Штадингер подошел. Он был седой как лунь, но шел бодро и держался прямо, а его черные глаза на темном грубом лице смотрели зорко.

– Я был у кастеляна, – ответил он, – приходил просить его выделить мне несколько рабочих на помощь, потому что у нас в Родеке теперь все вверх дном и рук не хватает.

– Ах, да, ведь принц Эгон вернулся из путешествия по Востоку. Слышал, слышал! – сказал Шонау. – Но что это ему вздумалось поселиться в Родеке, этом маленьком лесном гнезде, в котором такая теснота и нет никаких удобств?

– Это одному Богу известно! У нашего молодого принца никогда не следует спрашивать о причине его поступков. Внезапно была получена весть, что он едет, и мы впопыхах бросились приводить замок в должный вид. Чего мне стоило сделать все за два дня!

– Воображаю! Ведь Родек уже сколько лет стоит пустой. Но таким образом старое здание опять хоть немножко оживится.

– Да, только при этом его перевернут вверх дном, – проворчал управляющий. – Если бы вы видели, что у нас делается! Охотничий зал битком набит львиными и тигровыми шкурами, чучелами всяких зверей, а живые обезьяны и попугаи сидят во всех комнатах. Обезьяны корчат рожи, а гам стоит такой, что иной раз собственного голоса не слышишь. А сегодня принц объявил мне, что к нам везут еще целое стадо слонов и большую водяную змею. Я думал, что меня хватит удар, и отбояривался и руками, и ногами. «Ваша светлость, – сказал я, – нам больше некуда девать всех этих зверей, особенно же водяную змею, потому что ведь такой твари нужна вода, а у нас в Родеке даже пруда нет. Что же касается слонов, то нам придется разве привязать их к деревьям в лесу, другого выхода я не вижу». «Хорошо, – сказал принц, – привяжем их к деревьям, это будет иметь очень живописный вид, а водяную змею отдадим пока в пансион, в Фюрстенштейн, замковый пруд достаточно велик». Как вам это нравится? Он хочет все окрестности заселить чудовищами!

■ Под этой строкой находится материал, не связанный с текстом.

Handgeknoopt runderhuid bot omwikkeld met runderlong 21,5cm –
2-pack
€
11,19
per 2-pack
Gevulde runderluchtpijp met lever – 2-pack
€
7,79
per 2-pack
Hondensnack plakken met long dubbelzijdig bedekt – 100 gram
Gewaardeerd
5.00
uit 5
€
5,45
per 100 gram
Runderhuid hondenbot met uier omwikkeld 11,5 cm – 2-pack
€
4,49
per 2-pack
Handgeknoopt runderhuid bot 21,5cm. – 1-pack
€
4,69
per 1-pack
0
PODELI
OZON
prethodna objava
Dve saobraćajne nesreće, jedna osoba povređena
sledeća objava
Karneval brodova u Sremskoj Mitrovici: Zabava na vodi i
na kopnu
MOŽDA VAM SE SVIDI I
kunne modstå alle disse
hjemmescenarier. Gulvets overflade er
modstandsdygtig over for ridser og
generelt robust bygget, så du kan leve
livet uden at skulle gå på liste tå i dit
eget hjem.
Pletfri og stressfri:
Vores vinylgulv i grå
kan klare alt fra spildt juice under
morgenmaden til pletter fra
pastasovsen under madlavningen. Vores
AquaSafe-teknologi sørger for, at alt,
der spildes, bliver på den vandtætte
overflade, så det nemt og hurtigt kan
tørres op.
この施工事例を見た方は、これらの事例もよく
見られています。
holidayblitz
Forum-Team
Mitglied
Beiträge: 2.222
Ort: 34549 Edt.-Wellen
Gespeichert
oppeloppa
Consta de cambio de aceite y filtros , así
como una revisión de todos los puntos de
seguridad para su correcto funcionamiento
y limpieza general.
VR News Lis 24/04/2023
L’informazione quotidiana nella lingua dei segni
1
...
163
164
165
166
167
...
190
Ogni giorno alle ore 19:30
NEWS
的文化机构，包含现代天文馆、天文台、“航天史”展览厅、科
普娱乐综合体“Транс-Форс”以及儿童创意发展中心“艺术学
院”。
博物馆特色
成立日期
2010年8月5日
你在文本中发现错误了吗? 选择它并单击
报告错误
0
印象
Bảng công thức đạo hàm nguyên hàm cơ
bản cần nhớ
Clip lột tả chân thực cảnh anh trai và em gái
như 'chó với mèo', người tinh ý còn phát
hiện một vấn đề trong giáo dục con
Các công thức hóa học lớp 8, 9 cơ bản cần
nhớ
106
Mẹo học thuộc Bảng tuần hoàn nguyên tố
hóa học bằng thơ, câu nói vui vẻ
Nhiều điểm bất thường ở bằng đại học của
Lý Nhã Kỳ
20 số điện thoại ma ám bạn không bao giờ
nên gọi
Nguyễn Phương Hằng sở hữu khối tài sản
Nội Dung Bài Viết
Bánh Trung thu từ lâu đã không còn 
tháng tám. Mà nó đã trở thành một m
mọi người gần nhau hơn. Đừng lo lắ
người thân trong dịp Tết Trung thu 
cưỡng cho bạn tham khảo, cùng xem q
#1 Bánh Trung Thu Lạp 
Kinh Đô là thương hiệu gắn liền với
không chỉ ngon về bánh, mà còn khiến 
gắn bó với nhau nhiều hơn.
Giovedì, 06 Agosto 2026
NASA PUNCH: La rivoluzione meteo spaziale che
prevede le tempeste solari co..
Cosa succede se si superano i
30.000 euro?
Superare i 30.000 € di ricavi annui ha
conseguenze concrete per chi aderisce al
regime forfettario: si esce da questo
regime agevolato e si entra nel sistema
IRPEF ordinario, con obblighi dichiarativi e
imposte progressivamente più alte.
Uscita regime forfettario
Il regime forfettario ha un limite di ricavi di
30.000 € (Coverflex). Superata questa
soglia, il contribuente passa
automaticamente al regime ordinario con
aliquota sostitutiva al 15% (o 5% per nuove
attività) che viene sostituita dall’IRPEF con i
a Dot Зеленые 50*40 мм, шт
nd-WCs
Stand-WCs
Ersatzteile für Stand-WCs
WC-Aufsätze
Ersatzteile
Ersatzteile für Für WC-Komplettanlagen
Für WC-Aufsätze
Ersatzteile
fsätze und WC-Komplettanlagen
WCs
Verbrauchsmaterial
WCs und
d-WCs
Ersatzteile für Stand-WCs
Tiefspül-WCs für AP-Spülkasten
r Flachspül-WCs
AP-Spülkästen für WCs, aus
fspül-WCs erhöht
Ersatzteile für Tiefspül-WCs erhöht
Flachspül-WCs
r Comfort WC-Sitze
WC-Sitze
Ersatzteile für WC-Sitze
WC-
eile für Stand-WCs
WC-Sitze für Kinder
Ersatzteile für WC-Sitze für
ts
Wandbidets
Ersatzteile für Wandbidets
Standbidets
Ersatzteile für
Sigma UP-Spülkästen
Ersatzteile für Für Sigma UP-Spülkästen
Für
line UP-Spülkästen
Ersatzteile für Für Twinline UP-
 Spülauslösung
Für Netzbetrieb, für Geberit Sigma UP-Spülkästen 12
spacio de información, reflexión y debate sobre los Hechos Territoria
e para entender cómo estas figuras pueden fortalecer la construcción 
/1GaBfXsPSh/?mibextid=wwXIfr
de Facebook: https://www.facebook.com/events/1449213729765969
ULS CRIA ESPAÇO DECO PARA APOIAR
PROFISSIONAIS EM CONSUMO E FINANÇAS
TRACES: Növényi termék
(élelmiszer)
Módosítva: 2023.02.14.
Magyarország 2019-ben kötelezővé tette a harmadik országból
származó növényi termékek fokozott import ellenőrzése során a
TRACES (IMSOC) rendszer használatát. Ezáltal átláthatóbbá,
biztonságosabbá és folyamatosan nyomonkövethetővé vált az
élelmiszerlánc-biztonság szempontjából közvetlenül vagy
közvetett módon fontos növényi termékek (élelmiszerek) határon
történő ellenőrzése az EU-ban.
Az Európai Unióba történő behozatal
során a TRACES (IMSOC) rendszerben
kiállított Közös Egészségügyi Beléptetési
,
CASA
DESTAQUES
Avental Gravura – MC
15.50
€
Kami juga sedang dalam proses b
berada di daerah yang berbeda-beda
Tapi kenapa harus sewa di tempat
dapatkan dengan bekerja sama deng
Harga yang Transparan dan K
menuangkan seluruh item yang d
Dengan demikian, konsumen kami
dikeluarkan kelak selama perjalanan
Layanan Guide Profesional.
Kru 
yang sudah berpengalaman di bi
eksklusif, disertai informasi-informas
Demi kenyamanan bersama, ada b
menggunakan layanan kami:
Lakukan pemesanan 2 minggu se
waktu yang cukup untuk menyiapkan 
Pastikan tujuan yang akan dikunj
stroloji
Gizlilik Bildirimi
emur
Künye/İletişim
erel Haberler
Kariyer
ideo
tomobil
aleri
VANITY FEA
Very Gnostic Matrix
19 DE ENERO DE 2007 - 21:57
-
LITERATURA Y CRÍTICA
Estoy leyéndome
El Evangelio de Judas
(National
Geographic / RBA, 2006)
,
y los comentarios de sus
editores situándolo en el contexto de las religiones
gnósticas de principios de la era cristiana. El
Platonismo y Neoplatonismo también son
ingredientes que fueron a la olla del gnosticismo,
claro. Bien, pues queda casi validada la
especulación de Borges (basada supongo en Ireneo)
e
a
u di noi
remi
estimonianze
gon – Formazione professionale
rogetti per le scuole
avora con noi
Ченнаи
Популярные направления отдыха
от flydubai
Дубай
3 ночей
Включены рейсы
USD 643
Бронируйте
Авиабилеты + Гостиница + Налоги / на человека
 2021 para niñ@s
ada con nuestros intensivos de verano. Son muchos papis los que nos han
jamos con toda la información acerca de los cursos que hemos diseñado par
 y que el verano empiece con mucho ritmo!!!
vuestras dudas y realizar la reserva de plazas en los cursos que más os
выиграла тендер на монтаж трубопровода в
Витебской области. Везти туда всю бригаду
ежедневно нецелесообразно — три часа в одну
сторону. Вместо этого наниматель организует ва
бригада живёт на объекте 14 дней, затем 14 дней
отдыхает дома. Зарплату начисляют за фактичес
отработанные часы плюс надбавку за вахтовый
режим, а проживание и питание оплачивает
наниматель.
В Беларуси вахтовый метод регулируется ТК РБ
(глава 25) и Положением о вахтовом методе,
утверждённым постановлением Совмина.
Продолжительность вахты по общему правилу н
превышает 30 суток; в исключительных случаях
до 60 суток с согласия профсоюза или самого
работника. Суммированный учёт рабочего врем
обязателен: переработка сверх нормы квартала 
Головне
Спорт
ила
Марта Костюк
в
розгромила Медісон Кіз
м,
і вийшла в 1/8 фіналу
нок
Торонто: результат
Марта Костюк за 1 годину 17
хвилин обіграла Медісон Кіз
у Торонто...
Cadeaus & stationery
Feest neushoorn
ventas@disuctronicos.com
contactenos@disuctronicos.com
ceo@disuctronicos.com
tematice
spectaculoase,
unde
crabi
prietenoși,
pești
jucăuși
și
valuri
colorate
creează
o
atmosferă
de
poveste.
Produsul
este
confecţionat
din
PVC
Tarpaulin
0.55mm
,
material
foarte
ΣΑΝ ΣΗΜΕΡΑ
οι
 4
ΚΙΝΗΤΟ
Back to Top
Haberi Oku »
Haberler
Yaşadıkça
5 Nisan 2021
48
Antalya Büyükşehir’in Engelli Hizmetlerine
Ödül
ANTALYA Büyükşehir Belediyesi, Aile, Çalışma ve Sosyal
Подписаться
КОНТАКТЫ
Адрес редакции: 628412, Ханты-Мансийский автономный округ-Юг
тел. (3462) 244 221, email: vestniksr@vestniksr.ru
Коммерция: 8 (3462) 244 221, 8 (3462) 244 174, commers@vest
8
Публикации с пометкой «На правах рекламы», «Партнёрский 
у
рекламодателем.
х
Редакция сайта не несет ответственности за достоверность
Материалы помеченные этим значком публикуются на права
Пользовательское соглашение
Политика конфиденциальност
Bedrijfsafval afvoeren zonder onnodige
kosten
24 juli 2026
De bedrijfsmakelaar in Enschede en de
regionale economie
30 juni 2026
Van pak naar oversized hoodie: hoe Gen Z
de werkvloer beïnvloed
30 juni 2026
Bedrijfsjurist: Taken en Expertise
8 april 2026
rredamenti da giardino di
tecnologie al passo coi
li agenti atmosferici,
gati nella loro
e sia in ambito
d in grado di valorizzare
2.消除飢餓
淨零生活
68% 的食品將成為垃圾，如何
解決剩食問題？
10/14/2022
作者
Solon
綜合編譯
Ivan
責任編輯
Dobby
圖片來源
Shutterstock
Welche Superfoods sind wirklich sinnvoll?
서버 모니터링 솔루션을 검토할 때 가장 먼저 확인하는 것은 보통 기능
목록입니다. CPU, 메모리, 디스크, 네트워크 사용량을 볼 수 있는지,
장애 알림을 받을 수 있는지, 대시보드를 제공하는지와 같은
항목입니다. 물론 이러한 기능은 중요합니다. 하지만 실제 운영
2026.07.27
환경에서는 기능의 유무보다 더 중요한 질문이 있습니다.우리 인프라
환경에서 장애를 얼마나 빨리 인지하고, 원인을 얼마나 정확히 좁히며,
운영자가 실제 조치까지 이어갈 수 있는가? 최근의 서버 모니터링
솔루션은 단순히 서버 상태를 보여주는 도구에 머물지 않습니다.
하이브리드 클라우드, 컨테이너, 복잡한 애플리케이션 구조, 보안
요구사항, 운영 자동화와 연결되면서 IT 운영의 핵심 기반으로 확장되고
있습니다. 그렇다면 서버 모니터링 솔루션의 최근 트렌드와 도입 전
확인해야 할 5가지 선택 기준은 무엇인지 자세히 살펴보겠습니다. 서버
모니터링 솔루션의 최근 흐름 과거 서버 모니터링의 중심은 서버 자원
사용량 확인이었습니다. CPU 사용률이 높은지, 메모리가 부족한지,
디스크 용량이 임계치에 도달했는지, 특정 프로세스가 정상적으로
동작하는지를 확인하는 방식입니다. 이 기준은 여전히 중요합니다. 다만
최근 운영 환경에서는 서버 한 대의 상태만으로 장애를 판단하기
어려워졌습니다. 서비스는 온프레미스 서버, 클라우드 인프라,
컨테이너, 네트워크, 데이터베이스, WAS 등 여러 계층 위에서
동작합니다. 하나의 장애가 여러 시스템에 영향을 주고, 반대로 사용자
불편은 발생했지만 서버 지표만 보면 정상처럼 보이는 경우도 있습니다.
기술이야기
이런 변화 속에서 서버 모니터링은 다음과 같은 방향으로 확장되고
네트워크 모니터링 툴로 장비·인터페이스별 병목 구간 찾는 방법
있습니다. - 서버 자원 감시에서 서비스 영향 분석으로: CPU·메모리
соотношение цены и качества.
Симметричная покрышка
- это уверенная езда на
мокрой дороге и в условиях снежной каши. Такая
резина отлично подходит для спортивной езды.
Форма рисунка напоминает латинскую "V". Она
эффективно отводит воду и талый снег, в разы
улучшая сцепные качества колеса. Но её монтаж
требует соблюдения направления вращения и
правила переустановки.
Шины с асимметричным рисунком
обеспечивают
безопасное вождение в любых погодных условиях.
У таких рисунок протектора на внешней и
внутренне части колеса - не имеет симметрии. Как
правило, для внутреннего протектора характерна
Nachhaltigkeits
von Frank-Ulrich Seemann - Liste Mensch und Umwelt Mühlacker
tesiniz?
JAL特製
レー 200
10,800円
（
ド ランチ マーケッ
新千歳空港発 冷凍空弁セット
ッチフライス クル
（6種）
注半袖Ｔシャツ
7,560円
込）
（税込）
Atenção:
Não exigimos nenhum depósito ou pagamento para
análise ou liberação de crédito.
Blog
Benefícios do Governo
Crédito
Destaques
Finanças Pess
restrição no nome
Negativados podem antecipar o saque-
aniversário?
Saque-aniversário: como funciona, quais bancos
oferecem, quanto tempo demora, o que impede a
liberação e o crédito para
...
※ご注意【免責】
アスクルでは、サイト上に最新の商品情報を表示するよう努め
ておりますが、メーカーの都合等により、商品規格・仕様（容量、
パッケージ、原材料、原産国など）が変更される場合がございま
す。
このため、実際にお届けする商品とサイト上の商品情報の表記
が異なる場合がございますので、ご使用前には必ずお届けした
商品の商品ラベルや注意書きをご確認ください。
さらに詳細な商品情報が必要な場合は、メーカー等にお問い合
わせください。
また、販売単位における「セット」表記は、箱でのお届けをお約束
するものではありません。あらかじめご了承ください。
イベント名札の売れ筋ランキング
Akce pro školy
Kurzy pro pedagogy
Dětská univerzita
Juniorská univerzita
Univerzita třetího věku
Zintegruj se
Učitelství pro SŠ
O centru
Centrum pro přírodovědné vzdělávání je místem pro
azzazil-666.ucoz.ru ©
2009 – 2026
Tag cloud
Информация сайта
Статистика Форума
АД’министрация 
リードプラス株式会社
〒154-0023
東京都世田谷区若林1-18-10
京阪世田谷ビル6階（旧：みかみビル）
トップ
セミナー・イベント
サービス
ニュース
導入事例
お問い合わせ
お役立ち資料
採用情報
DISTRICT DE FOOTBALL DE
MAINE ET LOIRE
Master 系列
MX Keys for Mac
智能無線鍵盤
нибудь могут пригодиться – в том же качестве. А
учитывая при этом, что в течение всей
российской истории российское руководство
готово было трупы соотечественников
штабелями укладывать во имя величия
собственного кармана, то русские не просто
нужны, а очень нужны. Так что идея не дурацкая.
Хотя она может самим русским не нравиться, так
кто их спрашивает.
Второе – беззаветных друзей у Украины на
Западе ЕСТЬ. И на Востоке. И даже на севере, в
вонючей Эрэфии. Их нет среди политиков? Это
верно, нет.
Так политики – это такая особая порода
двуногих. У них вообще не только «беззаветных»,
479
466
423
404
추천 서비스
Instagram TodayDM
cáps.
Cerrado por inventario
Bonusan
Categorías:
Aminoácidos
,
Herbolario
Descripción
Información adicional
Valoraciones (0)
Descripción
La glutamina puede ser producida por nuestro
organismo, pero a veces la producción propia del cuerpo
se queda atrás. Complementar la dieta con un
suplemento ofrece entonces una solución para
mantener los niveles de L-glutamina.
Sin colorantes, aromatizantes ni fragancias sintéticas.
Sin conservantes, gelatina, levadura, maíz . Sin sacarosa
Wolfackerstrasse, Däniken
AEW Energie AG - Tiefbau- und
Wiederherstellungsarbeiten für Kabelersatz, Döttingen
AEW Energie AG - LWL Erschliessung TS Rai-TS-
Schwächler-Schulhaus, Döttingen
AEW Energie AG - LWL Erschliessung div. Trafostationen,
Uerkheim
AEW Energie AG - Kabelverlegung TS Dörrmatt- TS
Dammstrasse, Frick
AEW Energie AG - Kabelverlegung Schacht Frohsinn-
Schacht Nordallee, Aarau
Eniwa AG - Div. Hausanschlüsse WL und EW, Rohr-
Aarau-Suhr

Лесничий громко расхохотался и хлопнул по плечу старика, видимо, пользовавшегося его особой симпатией.

– Неужели вы в самом деле поверили, Штадингер? Разве вы не знаете своего принца? Очевидно, он возвращается таким же ветрогоном, каким уехал.

– Да, совершенно таким же! – вздохнул Штадингер. – А чего не придет в голову его светлости, то придумает господин Роянов. Этот еще в десять раз хуже. И надо же было такому сумасброду свалиться нам на голову!

– Роянов? Это кто такой? – спросил Шонау.

– Собственно говоря, никто точно не знает, кто он, но у нас он – все, потому что его светлость жить без него не может. Он подобрал этого «друга» где-то там, в языческих странах; да, наверно, господин Роянов и сам полуязычник или турок, по крайней мере, похож своим смуглым лицом и черными, жгучими глазами. А уж командовать он мастер и гоняет прислугу так, что та с ног сбивается, исполняя его приказания; он держит себя в Родеке как хозяин. Но зато красив, как картина, почти красивее нашего принца, и принц отдал строжайшее приказание во всем повиноваться его другу, как ему самому.